The appointment pits the state's top elected official, Secretary of State Jesse White, against its one-time highest black office holder, former Attorney General Roland Burris.
Further complicating the matter, the appointment involves the former seat of Barack Obama, the first African-American to be elected president. Both Obama and White were careful to praise Burris in opposing his selection by Blagojevich, who's accused of earlier trying to sell the seat for personal gain.
White vowed not to authorize Burris' appointment by Blagojevich, but tried to take the focus off Burris. The secretary of state's role is to forward the appointment to the Senate.
"Although I have respect for former Attorney General Roland Burris," White said in a statement, "because of the current cloud of controversy surrounding the governor, I cannot accept the document."
Rep. Bobby Rush, a Chicago Democrat, joined Blagojevich and Burris at the podium after the announcement and raised the issue of race, saying he did not think the Senate would want to oppose seating the lone black senator.
"I would ask you to not hang or lynch the appointee," Rush said, "as you try to castigate the appointor."
He also questioned White's legal authority to block the appointment and issued a veiled political threat to White, saying, "He should be concerned about how the people of Illinois will react."

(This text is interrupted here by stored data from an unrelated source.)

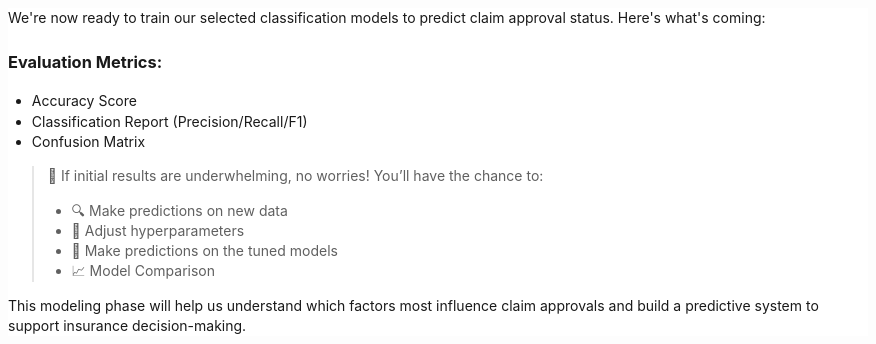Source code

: We're now ready to train our selected classification models to predict claim approval status. Here's what's coming:

### Evaluation Metrics:
- Accuracy Score
- Classification Report (Precision/Recall/F1)
- Confusion Matrix

> 🔁 If initial results are underwhelming, no worries! You’ll have the chance to:
> - 🔍 Make predictions on new data
> - 🔧 Adjust hyperparameters
> - 🔄 Make predictions on the tuned models
> - 📈 Model Comparison


This modeling phase will help us understand which factors most influence claim approvals and build a predictive system to support insurance decision-making.
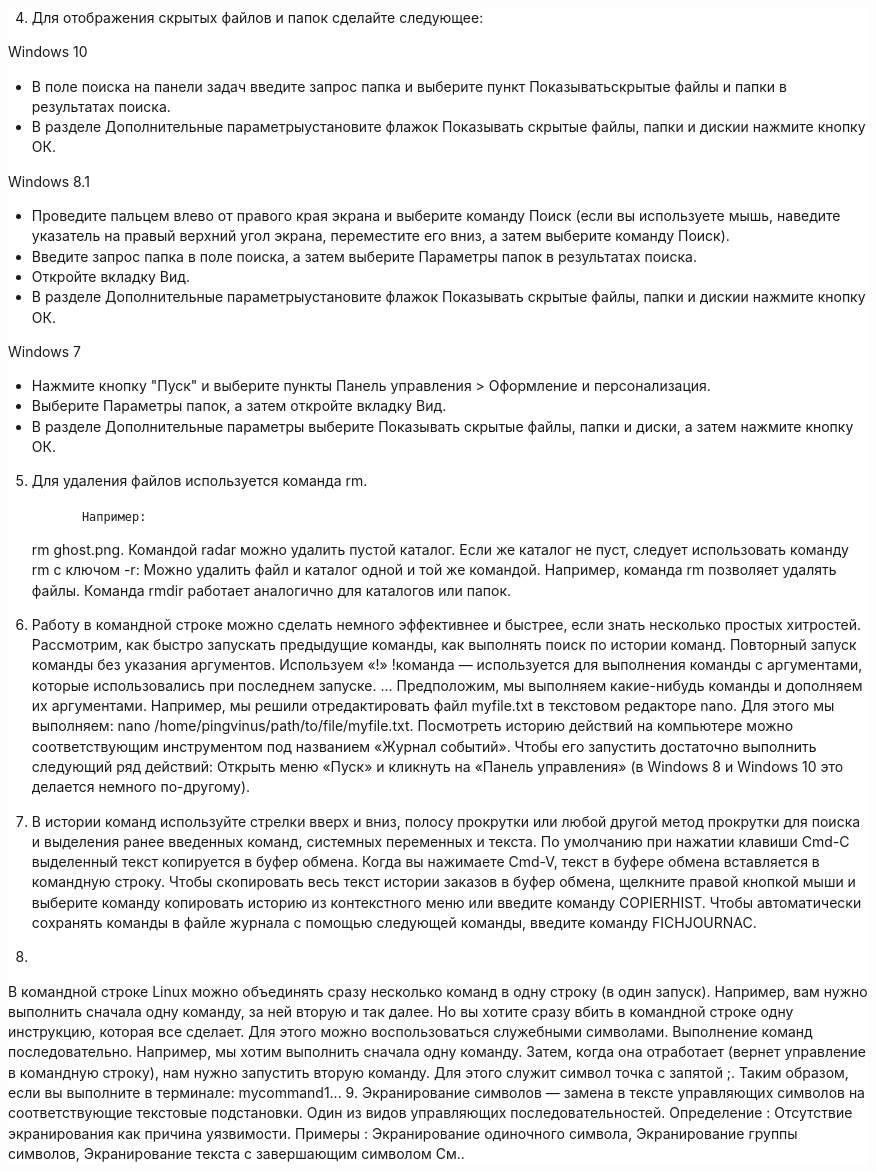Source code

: 4.  Для отображения скрытых файлов и папок сделайте следующее:

Windows 10

   -  В поле поиска на панели задач введите запрос папка и выберите пункт Показыватьскрытые файлы и папки в результатах поиска.
- В разделе Дополнительные параметрыустановите флажок Показывать скрытые файлы, папки и дискии нажмите кнопку ОК.

Windows 8.1 

-  Проведите пальцем влево от правого края экрана и выберите команду Поиск (если вы используете мышь, наведите указатель на правый верхний угол экрана, переместите его вниз, а затем выберите команду Поиск).
-  Введите запрос папка в поле поиска, а затем выберите Параметры папок в результатах поиска.
-  Откройте вкладку Вид.
- В разделе Дополнительные параметрыустановите флажок Показывать скрытые файлы, папки и дискии нажмите кнопку ОК.

Windows 7 

- Нажмите кнопку "Пуск" и выберите пункты Панель управления > Оформление и персонализация.
-  Выберите Параметры папок, а затем откройте вкладку Вид.
-  В разделе Дополнительные параметры выберите Показывать скрытые файлы, папки и диски, а затем нажмите кнопку ОК.


5.  Для удаления файлов используется команда rm.

               Например:
      rm ghost.png. Командой radar можно удалить пустой каталог. Если же каталог не пуст, следует использовать команду rm с ключом -r:
Можно удалить файл и каталог одной и той же командой. Например, команда rm позволяет удалять файлы. Команда rmdir работает аналогично для каталогов или папок.


6.  Работу в командной строке можно сделать немного эффективнее и быстрее, если знать несколько простых хитростей. Рассмотрим, как быстро запускать предыдущие команды, как выполнять поиск по истории команд. Повторный запуск команды без указания аргументов. Используем «!» !команда — используется для выполнения команды с аргументами, которые использовались при последнем запуске. ... Предположим, мы выполняем какие-нибудь команды и дополняем их аргументами. Например, мы решили отредактировать файл myfile.txt в текстовом редакторе nano. Для этого мы выполняем: nano /home/pingvinus/path/to/file/myfile.txt.
Посмотреть историю действий на компьютере можно соответствующим инструментом под названием «Журнал событий». Чтобы его запустить достаточно выполнить следующий ряд действий: Открыть меню «Пуск» и кликнуть на «Панель управления» (в Windows 8 и Windows 10 это делается немного по-другому).

7.  В истории команд используйте стрелки вверх и вниз, полосу прокрутки или любой другой метод прокрутки для поиска и выделения ранее введенных команд, системных переменных и текста.
По умолчанию при нажатии клавиши Cmd-C выделенный текст копируется в буфер обмена. Когда вы нажимаете Cmd-V, текст в буфере обмена вставляется в командную строку.
Чтобы скопировать весь текст истории заказов в буфер обмена, щелкните правой кнопкой мыши и выберите команду копировать историю из контекстного меню или введите команду COPIERHIST. Чтобы автоматически сохранять команды в файле журнала с помощью следующей команды, введите команду FICHJOURNAC.


8.  
В командной строке Linux можно объединять сразу несколько команд в одну строку (в один запуск). Например, вам нужно выполнить сначала одну команду, за ней вторую и так далее. Но вы хотите сразу вбить в командной строке одну инструкцию, которая все сделает. Для этого можно воспользоваться служебными символами. Выполнение команд последовательно. Например, мы хотим выполнить сначала одну команду. Затем, когда она отработает (вернет управление в командную строку), нам нужно запустить вторую команду. Для этого служит символ точка с запятой ;. Таким образом, если вы выполните в терминале: mycommand1...
9.  Экранирование символов — замена в тексте управляющих символов на соответствующие текстовые подстановки. Один из видов управляющих последовательностей. Определение :  Отсутствие экранирования как причина уязвимости. Примеры :  Экранирование одиночного символа, Экранирование группы символов, Экранирование текста с завершающим символом См..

White and Burris are political contemporaries. Burris, 71, was the first black candidate elected statewide when he won the 1978 comptroller's race. He served three terms and was then elected state attorney general, serving from 1991-'95.
White, 73, became the state's first African-American secretary of state in 1998 and has twice been re-elected, becoming one of Illinois' top vote-getters. He created the Jesse White Tumbling Team.
State Sen. Donne Trotter, a Chicago Democrat who supports Burris' selection, said given the circumstances, White has to reconsider his opposition.
"Certainly I think there will be some pressure for him to rethink what he first said," Trotter said.
Other prominent black candidates fell by the wayside. Obama aide Valerie Jarrett withdrew from consideration and joined Obama's cabinet; Rep. Jesse Jackson Jr. was named in federal wiretaps as someone Blagojevich approached about getting campaign donations from; and Rep. Danny Davis said he was asked but declined.
•Rob Olmstead contributed to this report.